SOURCE DATA.

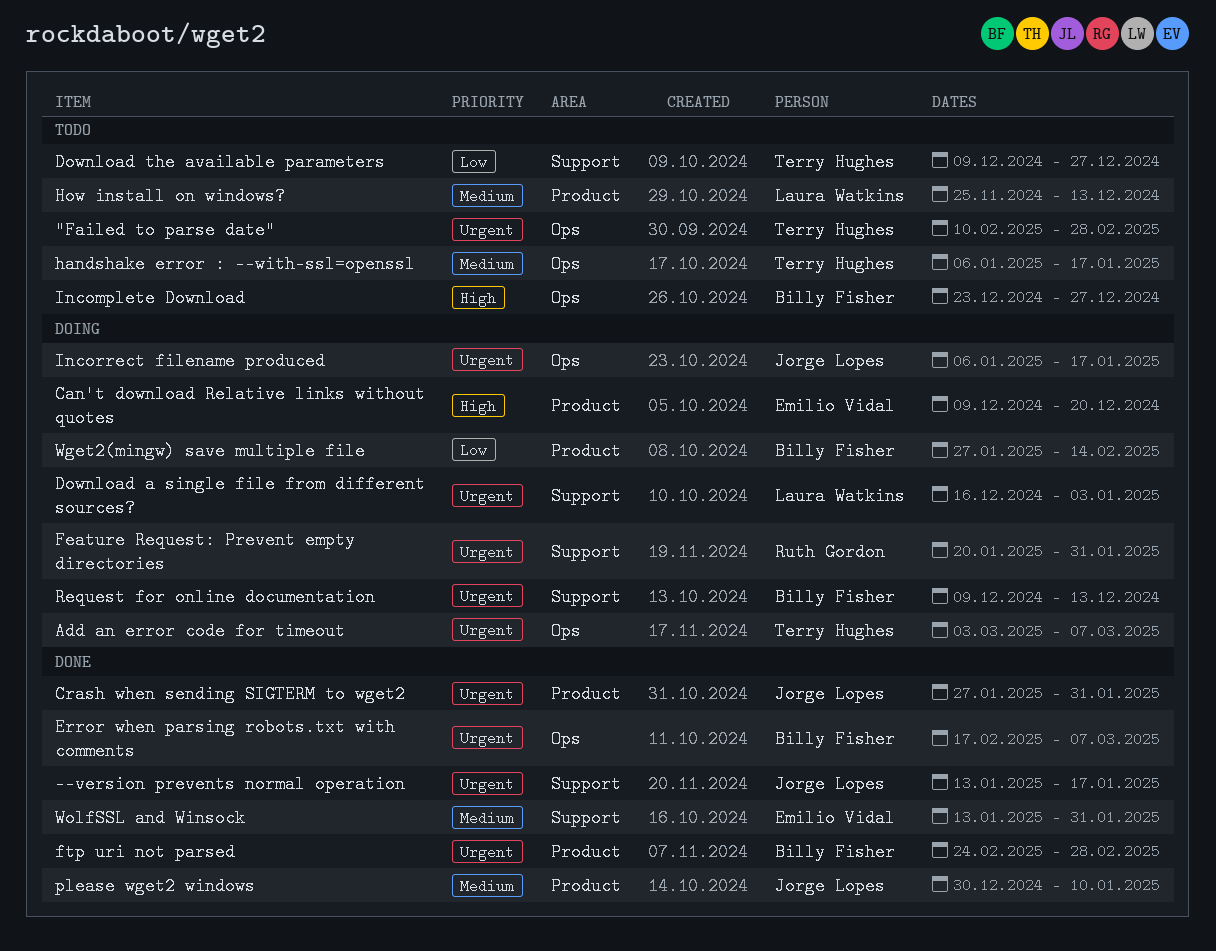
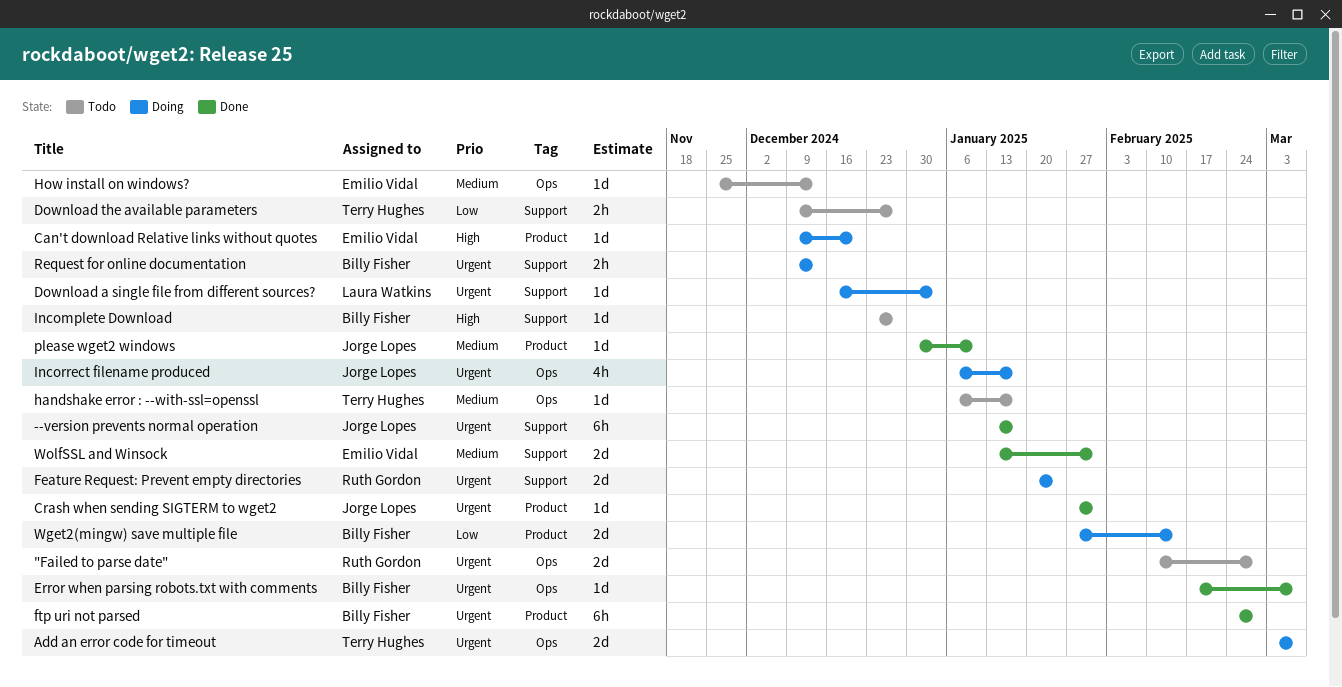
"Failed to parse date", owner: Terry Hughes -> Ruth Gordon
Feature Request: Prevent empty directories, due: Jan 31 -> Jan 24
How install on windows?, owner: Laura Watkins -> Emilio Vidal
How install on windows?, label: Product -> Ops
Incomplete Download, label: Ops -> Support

--

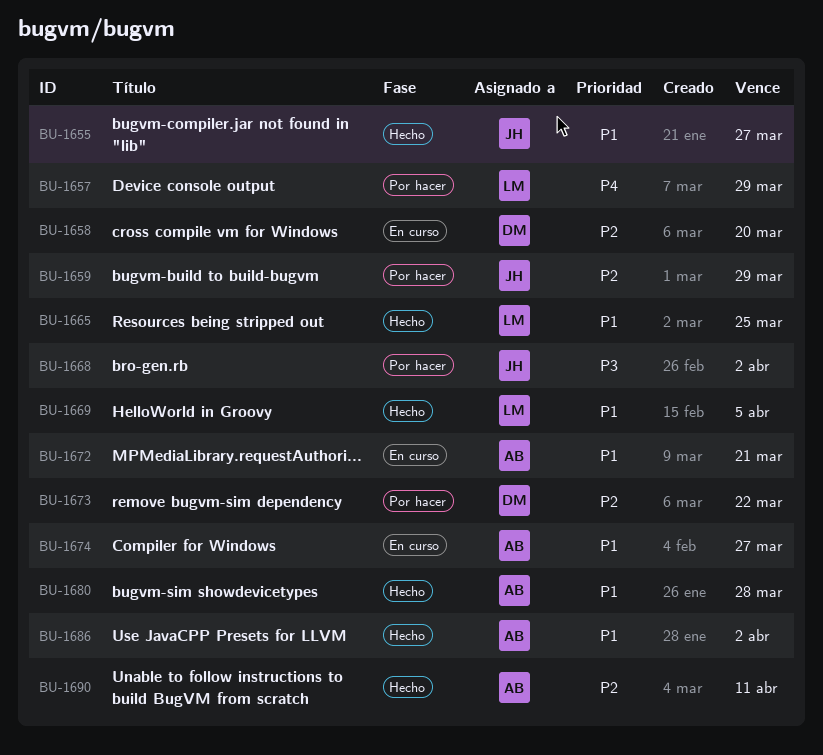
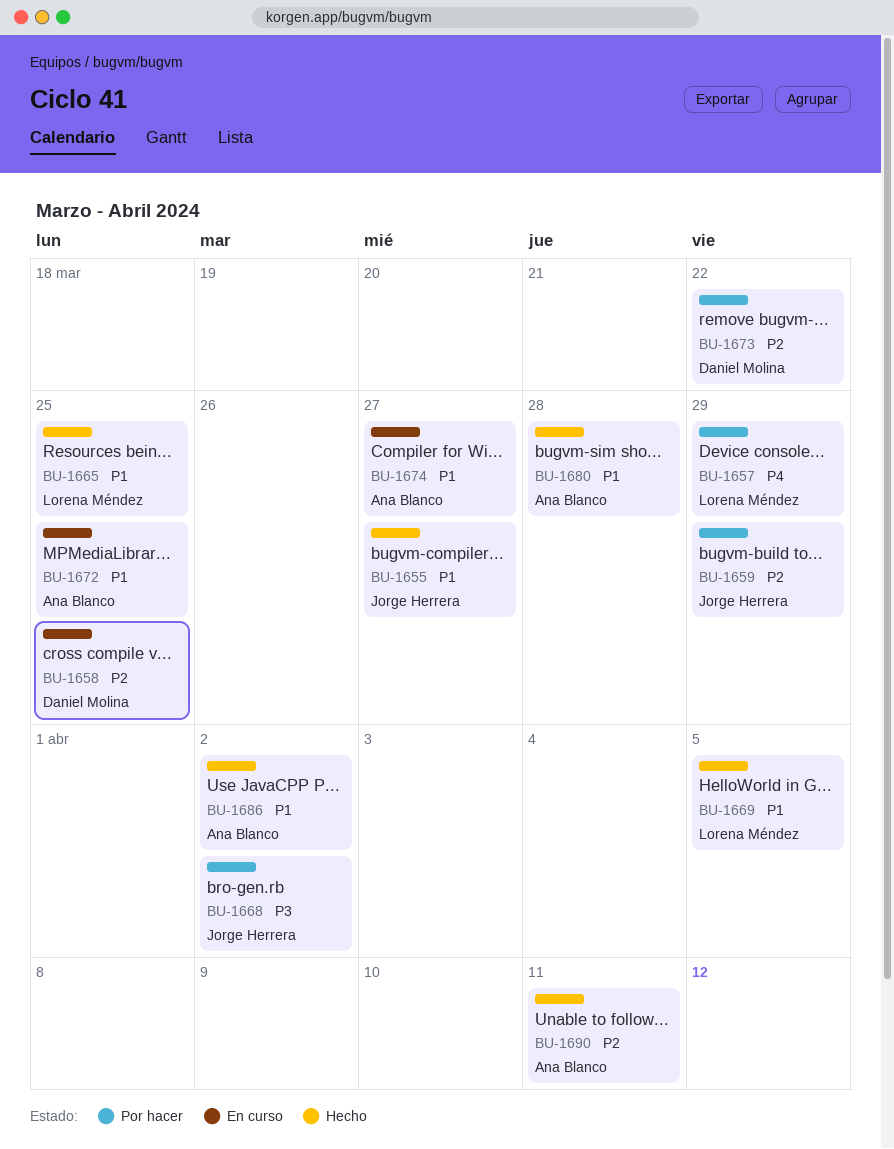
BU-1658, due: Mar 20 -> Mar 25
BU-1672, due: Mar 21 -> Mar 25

* * *

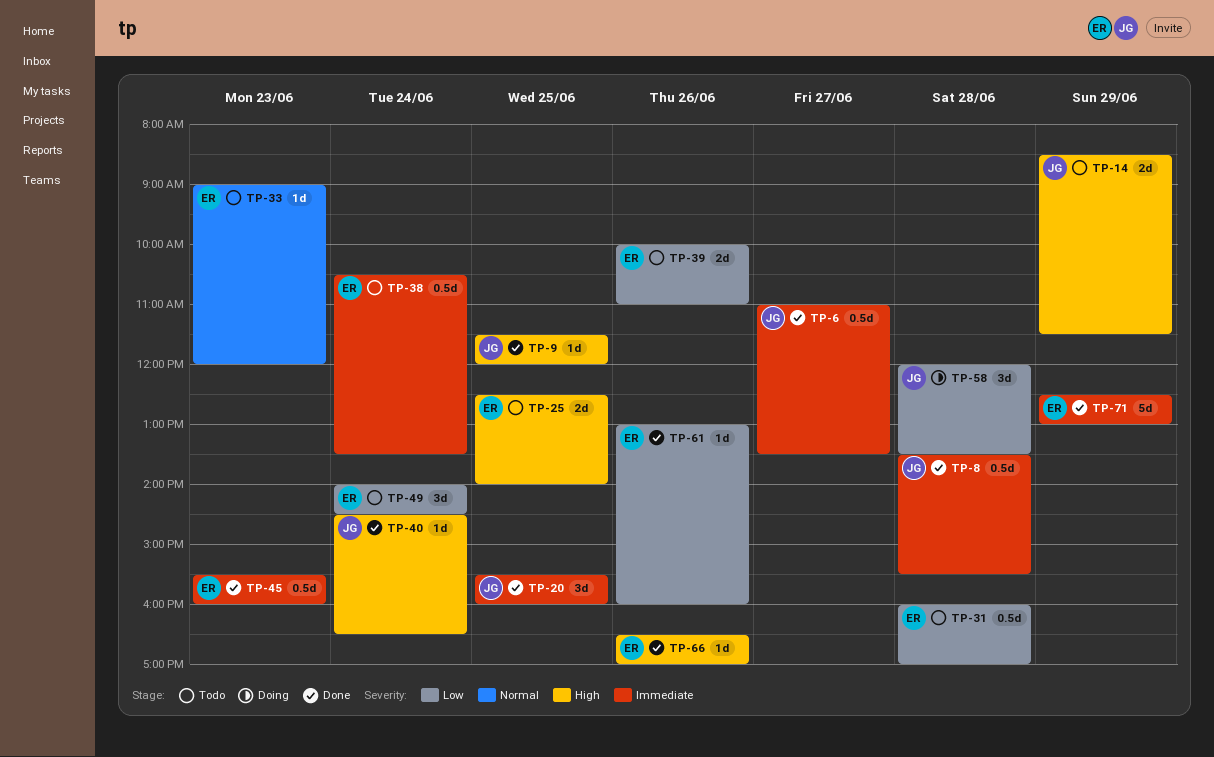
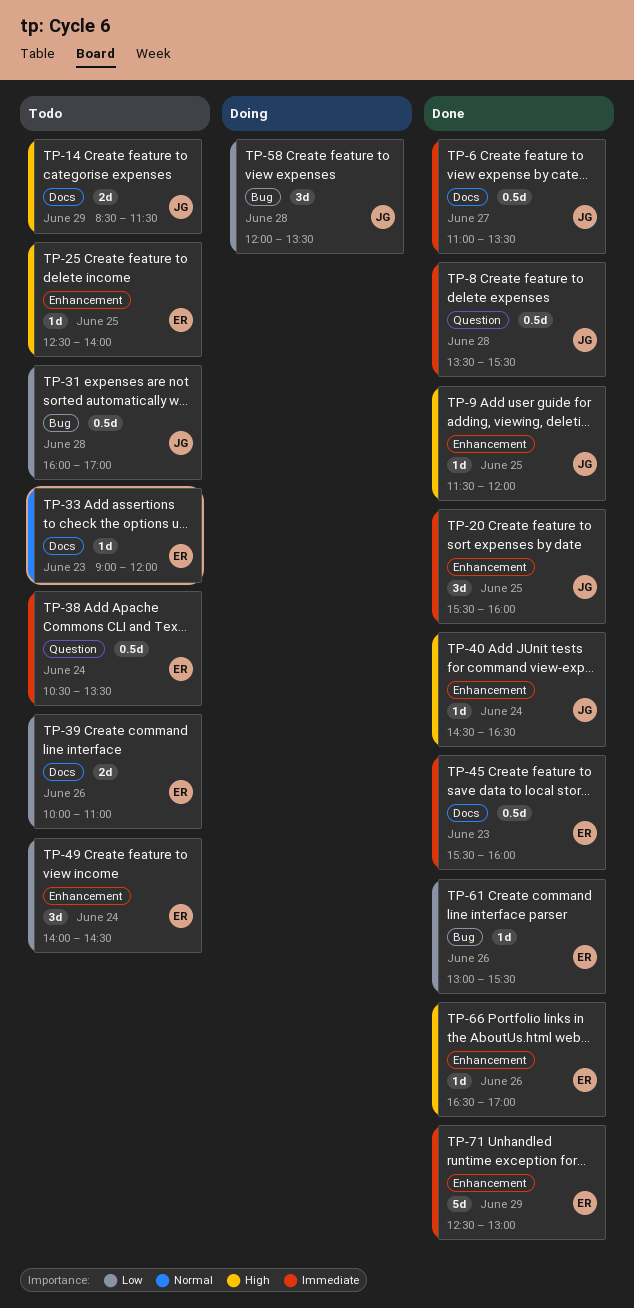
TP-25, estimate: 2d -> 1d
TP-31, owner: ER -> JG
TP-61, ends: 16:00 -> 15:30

YOUR GOAL.
The word "windows" may appear in several lines of the data; copy every line where it does.

REPLY.
How install on windows?, owner: Laura Watkins -> Emilio Vidal
How install on windows?, label: Product -> Ops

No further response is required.